Exercise 1: In the Mouse article, what real case inspired screenwriter Choi Ran?
Exercise 2: Retype the part of the Mouse article that begins at the words "Mouse is a South" and stops after "a serial killer.".
Exercise 3: Using the Mouse article, mark each statement yes or no and quote the deciding words: (a) the series has 20 episodes; (b) each episode runs 60 minutes; (c) the series aired on tvN on Wednesdays and Thursdays.

──────── Excerpt ────────

- Promotional poster
- Hangul: 마우스
- RR: Mauseu
- MR: Mausŭ
- Genre: Crime thriller; Suspense; Mystery; Sci-Fi;
- Written by: Choi Ran
- Directed by: Choi Joon-bae Kang Cheol-woo
- Starring: Lee Seung-gi; Lee Hee-joon; Park Ju-hyun; Kyung Soo-jin;
- Composer: Park Se-joon
- Country of origin: South Korea
- Original language: Korean
- No. of episodes: 20

Production
- Executive producers: Lee Kyung-sun Hong Seung Cheol Shin Young Jin
- Producers: Jeong Hoe-seok Nam Gun-jung Lee Hyun-young
- Camera setup: Single-camera
- Running time: 70 minutes
- Production companies: HIGROUND; Studio Invictus;

Original release
- Network: tvN
- Release: March 3 – May 20, 2021

= Mouse (TV series) =

2021 South Korean thriller TV series

Mouse is a South Korean television series starring Lee Hee-joon, Lee Seung-gi, Park Ju-hyun, and Kyung Soo-jin. Directed by Choi Joon-bae and Kang Cheol-woo and written by Choi Ran, the story follows detective Go Mu-Chi (Lee Hee-joon) as he works alongside rookie officer Jeong Ba-reum (Lee Seung-gi) to hunt a serial killer.

The series aired on tvN on Wednesdays and Thursdays from March 3 to May 20, 2021. It was ranked 3rd hottest drama for the first half of 2021 based on KT's online video service (OTT) Seezn, and ranked 5th in tvN's all-time Wednesday and Thursday series (based on a paid platform integrated with cable, IPTV, and satellite/provided by Nielsen Korea).

==Background==
Screenwriter Choi Ran was inspired by an elementary school murder case that occurred in Incheon, South Korea, in 2017. During the murder trial, when asked about the most difficult thing the defendant is facing right now, the defendant responded, "The weather is nice, but it's the hardest for me not to see cherry blossoms." Seeing that the murderer felt no remorse or guilt, Ran developed the drama against this backdrop, as he wanted to see 'psychopath murderers feel the pain, reflect on their actions, and atone. Even if there's only a slight chance that they will feel empathy, they should understand their sins sincerely and feel remorse. That would be the best punishment and salvation for the psychopathic murderers.'

==Synopsis==
The story follows detective Ko Moo-chi (Lee Hee-joon)'s attempt to catch a psychopathic serial killer, after witnessing a horrific incident as a child and dealing with his demons from the trauma. Along with his rookie partner Jeong Ba-reum (Lee Seung-gi), he attempts to unearth the truth behind psychopathic behaviors and find answers about the genetic predispositions towards psychopathy — and how one might act on the knowledge in the event that such predispositions could be detected.

==Cast==
===Main===
- Lee Seung-gi as Jeong Ba-reum, a rookie police officer whose life changes after a confrontation with a psychopathic serial killer.

──────── Input data ────────

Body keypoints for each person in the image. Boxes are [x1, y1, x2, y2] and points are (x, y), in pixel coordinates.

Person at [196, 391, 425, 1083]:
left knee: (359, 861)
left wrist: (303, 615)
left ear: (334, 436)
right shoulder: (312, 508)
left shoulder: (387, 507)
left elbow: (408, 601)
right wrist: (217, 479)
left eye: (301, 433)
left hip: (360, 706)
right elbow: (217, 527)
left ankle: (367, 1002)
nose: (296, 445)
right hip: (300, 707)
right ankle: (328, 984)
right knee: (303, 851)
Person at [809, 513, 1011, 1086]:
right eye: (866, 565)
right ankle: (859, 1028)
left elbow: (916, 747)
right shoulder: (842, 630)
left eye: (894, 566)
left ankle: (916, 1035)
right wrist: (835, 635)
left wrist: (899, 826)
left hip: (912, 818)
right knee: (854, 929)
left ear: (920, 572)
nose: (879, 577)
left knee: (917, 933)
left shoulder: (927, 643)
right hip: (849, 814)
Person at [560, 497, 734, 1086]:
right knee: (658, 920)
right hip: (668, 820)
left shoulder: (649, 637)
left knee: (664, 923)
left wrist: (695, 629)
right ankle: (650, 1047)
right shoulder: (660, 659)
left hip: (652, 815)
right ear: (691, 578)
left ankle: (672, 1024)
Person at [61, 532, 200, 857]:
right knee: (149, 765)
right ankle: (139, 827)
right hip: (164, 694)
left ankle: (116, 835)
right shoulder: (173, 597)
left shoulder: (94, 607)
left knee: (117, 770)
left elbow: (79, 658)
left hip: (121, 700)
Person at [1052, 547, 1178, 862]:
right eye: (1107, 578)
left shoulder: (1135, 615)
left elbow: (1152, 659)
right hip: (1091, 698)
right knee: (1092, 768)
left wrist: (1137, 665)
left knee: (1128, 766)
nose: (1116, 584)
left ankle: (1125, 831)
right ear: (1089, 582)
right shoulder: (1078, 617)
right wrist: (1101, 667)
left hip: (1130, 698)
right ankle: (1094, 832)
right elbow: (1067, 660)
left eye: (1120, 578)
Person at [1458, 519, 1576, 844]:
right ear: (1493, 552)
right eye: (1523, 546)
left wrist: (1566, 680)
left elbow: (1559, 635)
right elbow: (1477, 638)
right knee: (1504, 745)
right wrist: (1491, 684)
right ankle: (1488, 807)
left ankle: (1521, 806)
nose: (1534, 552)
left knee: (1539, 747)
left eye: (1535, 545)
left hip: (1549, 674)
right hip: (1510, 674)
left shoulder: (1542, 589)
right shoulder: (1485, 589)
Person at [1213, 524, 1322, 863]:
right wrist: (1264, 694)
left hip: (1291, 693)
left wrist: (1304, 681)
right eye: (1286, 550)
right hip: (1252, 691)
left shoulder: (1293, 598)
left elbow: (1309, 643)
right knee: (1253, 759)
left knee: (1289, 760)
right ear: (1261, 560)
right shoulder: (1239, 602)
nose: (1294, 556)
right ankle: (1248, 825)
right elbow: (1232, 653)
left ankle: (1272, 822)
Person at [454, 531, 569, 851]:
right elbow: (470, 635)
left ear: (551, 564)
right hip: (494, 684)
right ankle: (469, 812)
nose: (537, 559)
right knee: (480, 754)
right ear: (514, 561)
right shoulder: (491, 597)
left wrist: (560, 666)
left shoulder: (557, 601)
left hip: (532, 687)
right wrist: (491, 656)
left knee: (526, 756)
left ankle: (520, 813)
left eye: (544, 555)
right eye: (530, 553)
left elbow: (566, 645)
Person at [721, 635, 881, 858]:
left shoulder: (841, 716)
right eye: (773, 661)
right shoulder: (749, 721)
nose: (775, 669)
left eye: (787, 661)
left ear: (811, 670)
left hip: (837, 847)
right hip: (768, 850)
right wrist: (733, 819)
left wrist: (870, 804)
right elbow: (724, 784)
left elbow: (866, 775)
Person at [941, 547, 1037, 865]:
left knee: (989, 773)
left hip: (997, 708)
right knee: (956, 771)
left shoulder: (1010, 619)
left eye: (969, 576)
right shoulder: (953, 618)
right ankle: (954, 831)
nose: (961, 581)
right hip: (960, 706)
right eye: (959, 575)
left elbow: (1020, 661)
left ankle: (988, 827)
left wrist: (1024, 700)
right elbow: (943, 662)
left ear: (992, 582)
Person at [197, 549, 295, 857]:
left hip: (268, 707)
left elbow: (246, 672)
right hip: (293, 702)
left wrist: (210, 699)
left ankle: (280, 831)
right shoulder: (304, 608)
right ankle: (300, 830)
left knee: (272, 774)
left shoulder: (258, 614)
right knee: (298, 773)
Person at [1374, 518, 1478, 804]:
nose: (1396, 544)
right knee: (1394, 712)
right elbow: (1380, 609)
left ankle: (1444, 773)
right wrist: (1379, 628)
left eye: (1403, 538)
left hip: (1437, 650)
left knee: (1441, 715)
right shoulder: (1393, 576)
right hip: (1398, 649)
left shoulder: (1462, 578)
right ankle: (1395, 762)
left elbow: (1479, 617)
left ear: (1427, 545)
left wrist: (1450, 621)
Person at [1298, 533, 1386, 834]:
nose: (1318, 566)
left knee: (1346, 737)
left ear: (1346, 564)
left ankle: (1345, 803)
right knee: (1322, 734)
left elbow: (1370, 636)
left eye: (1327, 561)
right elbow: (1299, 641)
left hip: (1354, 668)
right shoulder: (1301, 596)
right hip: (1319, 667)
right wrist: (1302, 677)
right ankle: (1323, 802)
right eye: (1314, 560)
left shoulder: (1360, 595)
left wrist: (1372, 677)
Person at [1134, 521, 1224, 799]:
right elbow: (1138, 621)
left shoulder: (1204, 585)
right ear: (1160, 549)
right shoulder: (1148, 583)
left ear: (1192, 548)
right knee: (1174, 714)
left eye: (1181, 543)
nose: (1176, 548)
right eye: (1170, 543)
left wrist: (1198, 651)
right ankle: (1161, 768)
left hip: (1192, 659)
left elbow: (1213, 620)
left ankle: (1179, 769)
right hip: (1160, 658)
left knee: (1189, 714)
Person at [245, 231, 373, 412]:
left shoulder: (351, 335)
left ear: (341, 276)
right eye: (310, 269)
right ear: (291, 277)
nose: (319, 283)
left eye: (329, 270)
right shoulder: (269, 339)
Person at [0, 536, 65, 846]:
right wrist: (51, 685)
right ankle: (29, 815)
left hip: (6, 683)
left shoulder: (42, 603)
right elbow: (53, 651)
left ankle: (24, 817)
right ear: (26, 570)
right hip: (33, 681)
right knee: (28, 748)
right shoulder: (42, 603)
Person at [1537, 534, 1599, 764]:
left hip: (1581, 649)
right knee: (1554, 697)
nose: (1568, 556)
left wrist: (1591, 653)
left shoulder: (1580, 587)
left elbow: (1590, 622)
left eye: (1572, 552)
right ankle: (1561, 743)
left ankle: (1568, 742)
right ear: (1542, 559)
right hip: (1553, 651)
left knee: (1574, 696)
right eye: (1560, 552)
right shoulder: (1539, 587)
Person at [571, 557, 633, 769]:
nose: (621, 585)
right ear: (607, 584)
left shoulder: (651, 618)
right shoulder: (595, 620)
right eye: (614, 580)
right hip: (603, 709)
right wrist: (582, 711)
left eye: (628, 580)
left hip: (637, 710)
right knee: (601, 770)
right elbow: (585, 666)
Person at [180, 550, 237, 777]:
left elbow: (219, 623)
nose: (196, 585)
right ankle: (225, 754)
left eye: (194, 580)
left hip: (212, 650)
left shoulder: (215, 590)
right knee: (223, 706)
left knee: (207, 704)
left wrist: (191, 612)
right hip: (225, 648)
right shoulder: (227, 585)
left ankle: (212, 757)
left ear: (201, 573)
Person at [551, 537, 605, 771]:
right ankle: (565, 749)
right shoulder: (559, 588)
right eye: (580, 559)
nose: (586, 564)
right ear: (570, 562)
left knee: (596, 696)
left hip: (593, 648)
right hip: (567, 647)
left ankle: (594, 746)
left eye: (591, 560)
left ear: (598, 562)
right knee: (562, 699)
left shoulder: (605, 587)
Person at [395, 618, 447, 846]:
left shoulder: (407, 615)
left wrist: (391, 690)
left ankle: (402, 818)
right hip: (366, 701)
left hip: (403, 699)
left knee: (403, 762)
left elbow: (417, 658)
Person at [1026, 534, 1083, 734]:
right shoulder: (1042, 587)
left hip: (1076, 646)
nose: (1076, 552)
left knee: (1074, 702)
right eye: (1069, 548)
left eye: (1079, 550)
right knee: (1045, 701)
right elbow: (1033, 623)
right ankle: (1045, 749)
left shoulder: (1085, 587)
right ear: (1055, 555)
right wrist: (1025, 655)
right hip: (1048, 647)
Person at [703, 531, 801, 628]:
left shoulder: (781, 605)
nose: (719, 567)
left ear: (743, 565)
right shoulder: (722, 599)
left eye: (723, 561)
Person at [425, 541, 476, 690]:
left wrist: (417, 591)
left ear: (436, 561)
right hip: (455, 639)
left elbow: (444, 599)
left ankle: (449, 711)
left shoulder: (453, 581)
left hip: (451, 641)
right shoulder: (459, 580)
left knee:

────────

Exercise response 1: An elementary school murder case that occurred in Incheon, South Korea, in 2017.

Exercise response 2:
Mouse is a South Korean television series starring Lee Hee-joon, Lee Seung-gi, Park Ju-hyun, and Kyung Soo-jin. Directed by Choi Joon-bae and Kang Cheol-woo and written by Choi Ran, the story follows detective Go Mu-Chi (Lee Hee-joon) as he works alongside rookie officer Jeong Ba-reum (Lee Seung-gi) to hunt a serial killer.

Exercise response 3:
(a) Yes: "No. of episodes: 20"
(b) No: "Running time: 70 minutes"
(c) Yes: "The series aired on tvN on Wednesdays and Thursdays"